PROBLEM SET:
a: Write out the part of the reproductive-rights article between "Such findings provide" and "have actual consequences.", inclusive, copying it word for word.
b: Extend the article on the reproductive-rights poll and the 2014 Senate races, picking up right after its final sentence.

SELECTED TEXT:

▽

Such findings provide helpful context for why incoming Republican senators like Thom Tillis (N.C.), Cory Gardner (Colo.) and Joni Ernst (Iowa) attempted to moderate their positions on reproductive rights issues and distance themselves from their records in order to appeal to voters. Gardner renounced his prior support for a state-based "personhood" amendment that experts say would ban abortion and some commonly used forms of contraception, and he and Tillis both came out in support of making birth control available over the counter. Though Ernst confirmed she still supports the federal personhood bill that Gardner co-sponsored in the House of Representatives, she also insisted that the bill is just a statement that she supports life, rather than legislation that would have actual consequences.

The groups that sponsored the poll say it justifies their work, even though only one of the Democratic candidates in the four states polled -- Sen. Jeanne Shaheen (D-N.H.) -- was victorious last week. Udall's campaign, in particular, has been criticized and even mocked for running ads spotlighting Gardner's shift on personhood.

"This data confirms what candidates know and what we have been seeing for many months on the campaign trail --- that running on an anti-choice platform is a loser," Ilyse Hogue, president of NARAL Pro-Choice America, said in a statement accompanying the poll's release. "The facts are clear, and indisputable, the majority of Americans favor women having the right to make their own health care decisions. What we saw this year was many anti-choice Republicans realizing this and running away from -- and in many cases, flat out lying about -- their own record when it came to both choice and access to birth control. Voters are not stupid."

△

RECORDS SHOWN:
▽

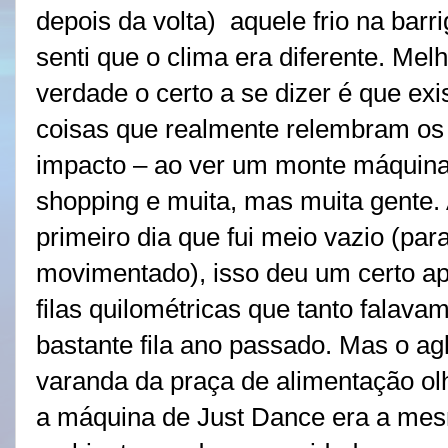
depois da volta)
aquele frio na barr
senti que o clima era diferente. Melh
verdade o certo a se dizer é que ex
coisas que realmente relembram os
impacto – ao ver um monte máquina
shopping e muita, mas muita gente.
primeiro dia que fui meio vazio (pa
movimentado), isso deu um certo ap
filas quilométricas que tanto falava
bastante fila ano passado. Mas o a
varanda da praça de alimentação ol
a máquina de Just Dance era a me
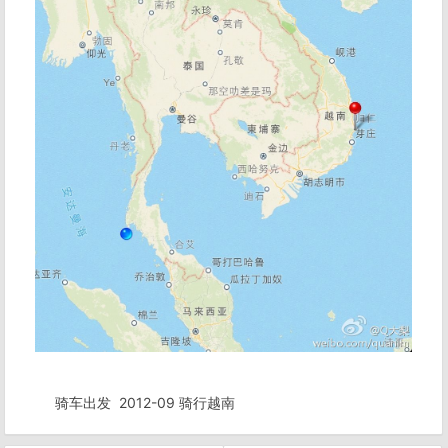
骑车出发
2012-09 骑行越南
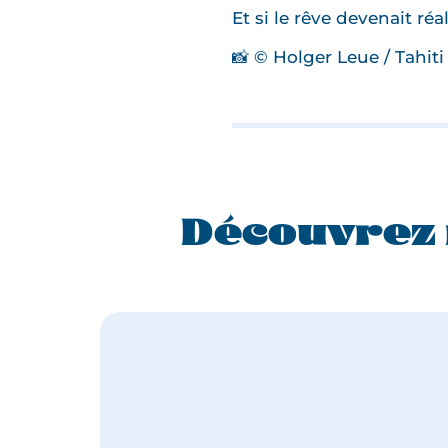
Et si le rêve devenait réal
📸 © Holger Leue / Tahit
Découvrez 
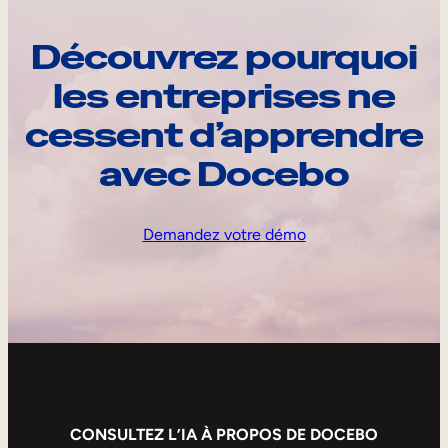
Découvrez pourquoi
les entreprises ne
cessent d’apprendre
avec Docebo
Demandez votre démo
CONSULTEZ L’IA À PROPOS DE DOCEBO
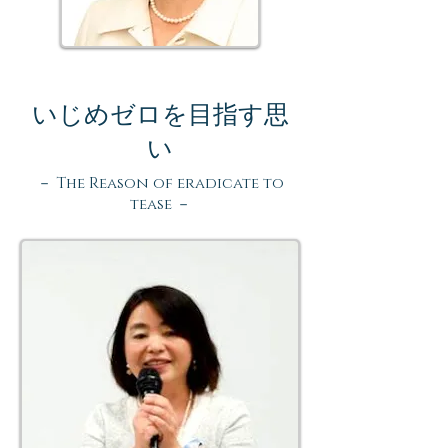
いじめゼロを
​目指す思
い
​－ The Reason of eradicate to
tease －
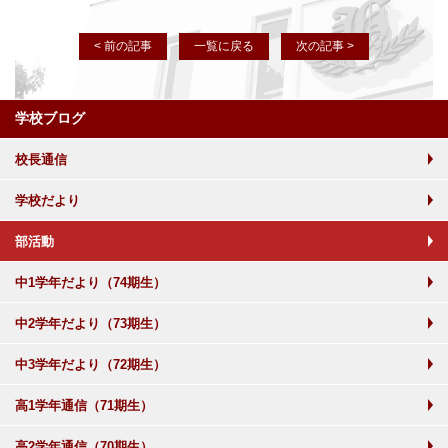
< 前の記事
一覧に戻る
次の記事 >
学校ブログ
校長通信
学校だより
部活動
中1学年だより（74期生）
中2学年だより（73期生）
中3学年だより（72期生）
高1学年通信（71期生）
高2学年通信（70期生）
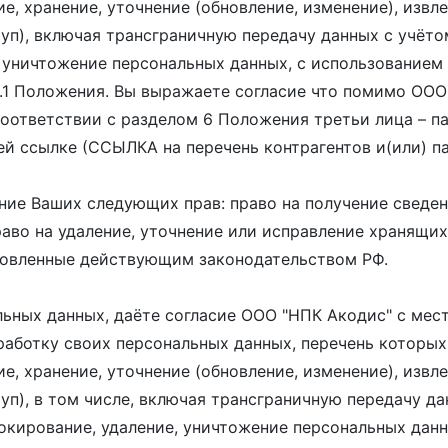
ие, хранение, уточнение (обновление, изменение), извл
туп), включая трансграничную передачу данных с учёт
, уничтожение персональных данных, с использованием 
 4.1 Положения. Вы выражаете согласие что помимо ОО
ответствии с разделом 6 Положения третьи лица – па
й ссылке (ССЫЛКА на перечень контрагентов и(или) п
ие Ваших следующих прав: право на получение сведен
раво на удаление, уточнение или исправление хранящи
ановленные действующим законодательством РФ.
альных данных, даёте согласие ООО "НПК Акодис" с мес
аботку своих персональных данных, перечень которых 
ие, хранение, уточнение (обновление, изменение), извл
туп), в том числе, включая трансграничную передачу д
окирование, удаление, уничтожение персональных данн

△
▽

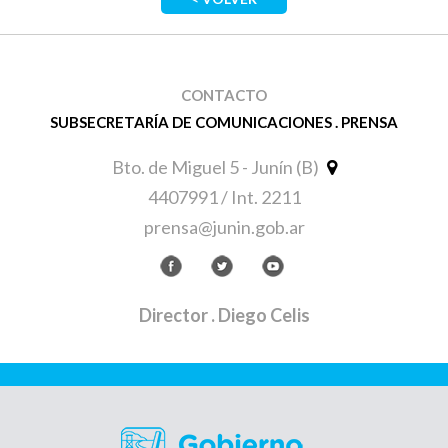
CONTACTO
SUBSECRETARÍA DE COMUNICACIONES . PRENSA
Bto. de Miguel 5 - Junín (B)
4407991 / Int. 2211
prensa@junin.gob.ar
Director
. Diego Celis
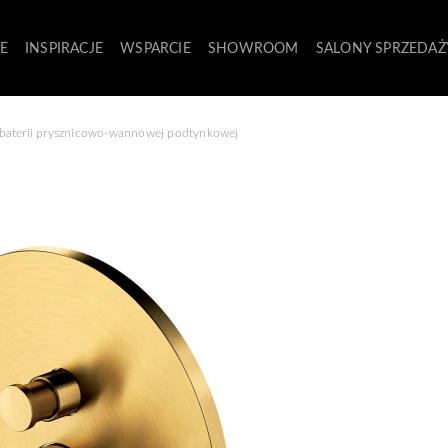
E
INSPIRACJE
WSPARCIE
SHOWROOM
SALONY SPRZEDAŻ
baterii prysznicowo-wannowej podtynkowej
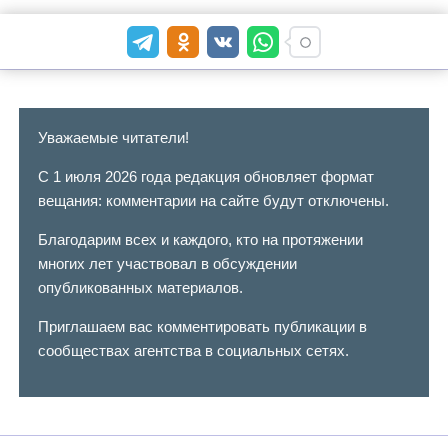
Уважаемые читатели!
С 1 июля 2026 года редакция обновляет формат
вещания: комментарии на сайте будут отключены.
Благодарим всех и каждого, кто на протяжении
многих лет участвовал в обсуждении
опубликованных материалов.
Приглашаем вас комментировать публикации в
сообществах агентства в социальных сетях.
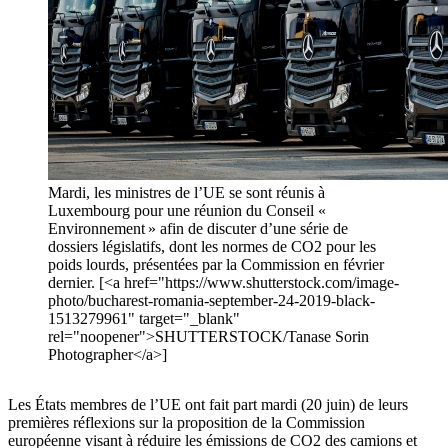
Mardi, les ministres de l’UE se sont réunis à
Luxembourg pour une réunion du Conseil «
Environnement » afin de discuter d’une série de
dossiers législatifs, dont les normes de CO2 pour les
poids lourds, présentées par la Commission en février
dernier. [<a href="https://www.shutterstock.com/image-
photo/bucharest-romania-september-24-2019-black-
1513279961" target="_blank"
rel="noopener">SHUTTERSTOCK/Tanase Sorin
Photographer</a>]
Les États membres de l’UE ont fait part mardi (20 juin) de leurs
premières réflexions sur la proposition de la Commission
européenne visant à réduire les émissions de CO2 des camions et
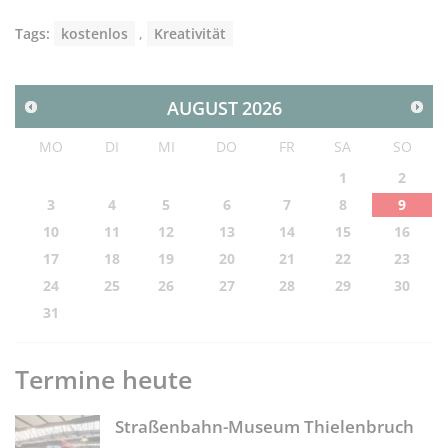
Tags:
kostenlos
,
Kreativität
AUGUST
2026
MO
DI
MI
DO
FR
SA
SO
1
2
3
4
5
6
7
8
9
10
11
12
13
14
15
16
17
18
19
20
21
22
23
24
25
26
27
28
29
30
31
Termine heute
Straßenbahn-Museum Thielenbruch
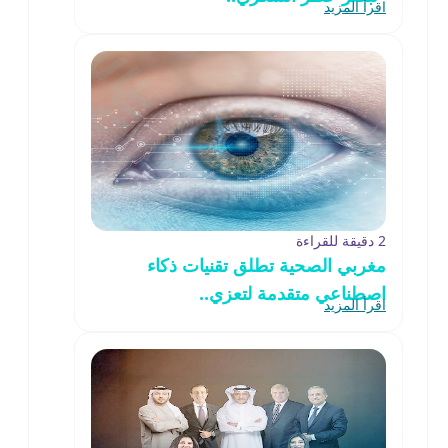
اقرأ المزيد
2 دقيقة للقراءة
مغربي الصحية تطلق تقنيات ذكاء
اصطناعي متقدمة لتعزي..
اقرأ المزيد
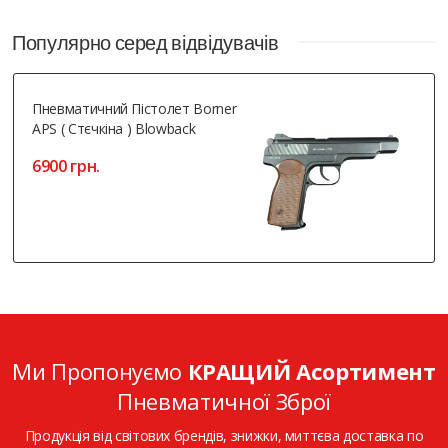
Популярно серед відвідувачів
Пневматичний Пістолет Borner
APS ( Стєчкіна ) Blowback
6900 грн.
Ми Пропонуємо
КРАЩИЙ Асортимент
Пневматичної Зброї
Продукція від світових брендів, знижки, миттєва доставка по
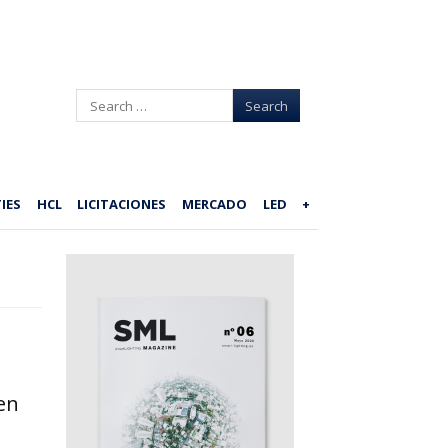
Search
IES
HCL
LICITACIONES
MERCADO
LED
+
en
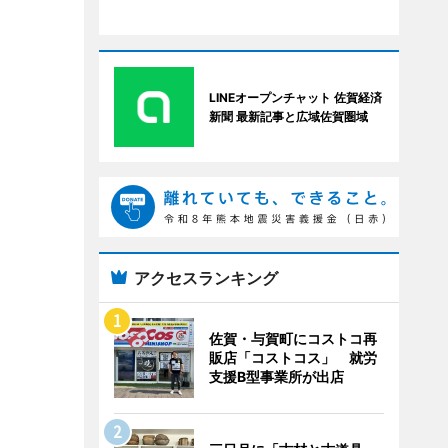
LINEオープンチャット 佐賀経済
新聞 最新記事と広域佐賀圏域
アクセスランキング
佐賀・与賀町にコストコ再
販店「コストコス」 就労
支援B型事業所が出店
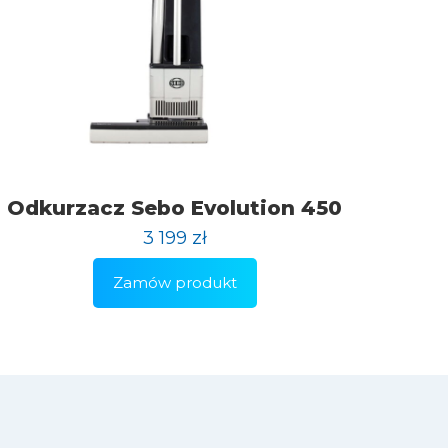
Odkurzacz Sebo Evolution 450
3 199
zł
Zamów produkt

△
▽

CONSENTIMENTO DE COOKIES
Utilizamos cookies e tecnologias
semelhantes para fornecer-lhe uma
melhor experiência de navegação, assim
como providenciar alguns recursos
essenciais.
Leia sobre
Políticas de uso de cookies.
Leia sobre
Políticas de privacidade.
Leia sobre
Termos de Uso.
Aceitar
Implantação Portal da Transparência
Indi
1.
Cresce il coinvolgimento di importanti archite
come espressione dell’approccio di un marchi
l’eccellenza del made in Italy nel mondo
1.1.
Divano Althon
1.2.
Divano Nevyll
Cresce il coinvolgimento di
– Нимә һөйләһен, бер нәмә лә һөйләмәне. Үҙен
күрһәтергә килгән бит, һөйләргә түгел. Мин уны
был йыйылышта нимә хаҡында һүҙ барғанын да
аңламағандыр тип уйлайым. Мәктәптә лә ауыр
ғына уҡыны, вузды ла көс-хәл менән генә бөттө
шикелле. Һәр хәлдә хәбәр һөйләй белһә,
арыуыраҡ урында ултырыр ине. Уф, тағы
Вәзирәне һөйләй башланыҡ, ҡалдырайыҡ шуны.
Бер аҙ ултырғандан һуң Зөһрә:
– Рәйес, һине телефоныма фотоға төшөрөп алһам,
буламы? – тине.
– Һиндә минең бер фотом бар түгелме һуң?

△

YOUR RESPONSES:
a:
Such findings provide helpful context for why incoming Republican senators like Thom Tillis (N.C.), Cory Gardner (Colo.) and Joni Ernst (Iowa) attempted to moderate their positions on reproductive rights issues and distance themselves from their records in order to appeal to voters. Gardner renounced his prior support for a state-based "personhood" amendment that experts say would ban abortion and some commonly used forms of contraception, and he and Tillis both came out in support of making birth control available over the counter. Though Ernst confirmed she still supports the federal personhood bill that Gardner co-sponsored in the House of Representatives, she also insisted that the bill is just a statement that she supports life, rather than legislation that would have actual consequences.

b:
The poll found that running on how they would protect abortion access was the only issue where Democratic candidates were able to "peel off support" from Republican women, who favored the Democratic candidate by 25 points on this issue. (Republican women voters sided with the Republican by at least 29 points on every other issue tested). Planned Parenthood Action Fund President Cecile Richards called this finding "a huge shift" from past cycles.

“Politicians like Cory Gardner, Thom Tillis and Joni Ernst won by moderating their positions on access to birth control and abortion," Richards argued in the statement. "This data clearly shows that voters didn’t elect them to restrict women’s access to health care, and voters will hold them accountable to what they promised.”

The GOP leadership has yet to mention that it will take on Tillis and Gardner's newfound support for over-the-counter birth control access, so it remains to be seen whether their position on expanding contraceptive access was a political ploy or a genuine policy proposal.

Gillibrand said she hopes that when Republicans in the new Congress focus on the economy, they will include reproductive rights, equal pay, minimum wage and other family issues as part of the debate.

"I hope my Republicans friends will agree that just because these issues affect women more acutely, they're not just women's issues," she said. "They are critical middle class economic issues that if solved, could immediately strengthen our economy."